None of these bumbling one percenters are evil geniuses – in fact, because of the random nature of the game, this is the first time many of them have had to participate, and they handle this macabre task with the same attitude they might approach a competitive bout of bowling.
The same goes for Grace, who isn’t exactly trained to withstand an extended siege, but also doesn’t suddenly discover latent Rambo skills halfway through. She’s just a young woman impractically dressed in a corseted white lace wedding dress, trying to wrap her head around an outrageous situation.

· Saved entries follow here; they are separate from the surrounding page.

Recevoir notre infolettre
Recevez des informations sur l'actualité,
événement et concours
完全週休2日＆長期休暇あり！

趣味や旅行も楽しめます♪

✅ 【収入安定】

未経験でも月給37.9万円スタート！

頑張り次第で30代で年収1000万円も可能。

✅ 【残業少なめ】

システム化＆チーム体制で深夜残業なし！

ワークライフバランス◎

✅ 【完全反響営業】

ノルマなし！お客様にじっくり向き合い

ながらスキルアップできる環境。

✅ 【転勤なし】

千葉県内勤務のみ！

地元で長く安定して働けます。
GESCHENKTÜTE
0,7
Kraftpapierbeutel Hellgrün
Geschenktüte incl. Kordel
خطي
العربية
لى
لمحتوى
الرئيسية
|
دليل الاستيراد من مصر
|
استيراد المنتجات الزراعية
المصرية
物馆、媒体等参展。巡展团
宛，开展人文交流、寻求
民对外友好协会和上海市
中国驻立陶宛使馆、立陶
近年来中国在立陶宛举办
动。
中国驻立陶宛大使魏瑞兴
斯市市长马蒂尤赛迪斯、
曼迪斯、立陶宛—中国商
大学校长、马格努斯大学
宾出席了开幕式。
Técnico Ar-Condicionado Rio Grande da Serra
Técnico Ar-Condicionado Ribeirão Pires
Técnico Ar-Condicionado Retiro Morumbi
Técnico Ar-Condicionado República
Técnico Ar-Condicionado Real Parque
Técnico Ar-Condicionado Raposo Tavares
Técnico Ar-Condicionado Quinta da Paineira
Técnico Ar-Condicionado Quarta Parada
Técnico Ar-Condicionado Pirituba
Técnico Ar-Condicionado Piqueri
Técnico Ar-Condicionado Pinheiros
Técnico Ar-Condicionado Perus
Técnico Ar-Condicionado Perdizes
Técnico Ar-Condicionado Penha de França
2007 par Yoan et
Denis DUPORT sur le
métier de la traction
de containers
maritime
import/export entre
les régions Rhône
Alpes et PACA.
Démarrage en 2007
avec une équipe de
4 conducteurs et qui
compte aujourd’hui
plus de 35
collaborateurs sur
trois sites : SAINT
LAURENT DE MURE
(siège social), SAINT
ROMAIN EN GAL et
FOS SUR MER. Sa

Weaving is incredibly charismatic and fun to watch, hilariously expressive and caustic without letting us forget how high the stakes are.
And speaking of sartorial choices — having to escape from a murderous rampage barefoot ranks among my worst case scenarios, up there with facing a tsunami in a bikini like Naomi Watts in The Impossible, so the sight of Grace taking the time to to cover her vulnerable soles with sensible sneakers was enough to sell me on the whole thing. In a genre populated by women who somehow scrape by without mussing their barrel curls, Grace is credibly strained — and stained — by the entire ordeal. Weaving told Refinery29 she went through 12 versions of her costume during filming.
But Ready or Not falters when it tries to delve deeper. For a movie that relies on banter as much as it does thrills, some of the dialogue (“Rich people really are different”) is unforgivably lazy, and the social commentary about the toxic nature of inherited wealth is more than a little ham-fisted. Real opportunities for introspection are casually brushed off, like the fact that the maids — perhaps the only people of color in the film — keep getting skewered, while the family literally get away with murder. Still, the ending, which I won’t spoil here, is a delightfully campy surprise, and there’s more than enough of those moments throughout to ensure a screaming good time.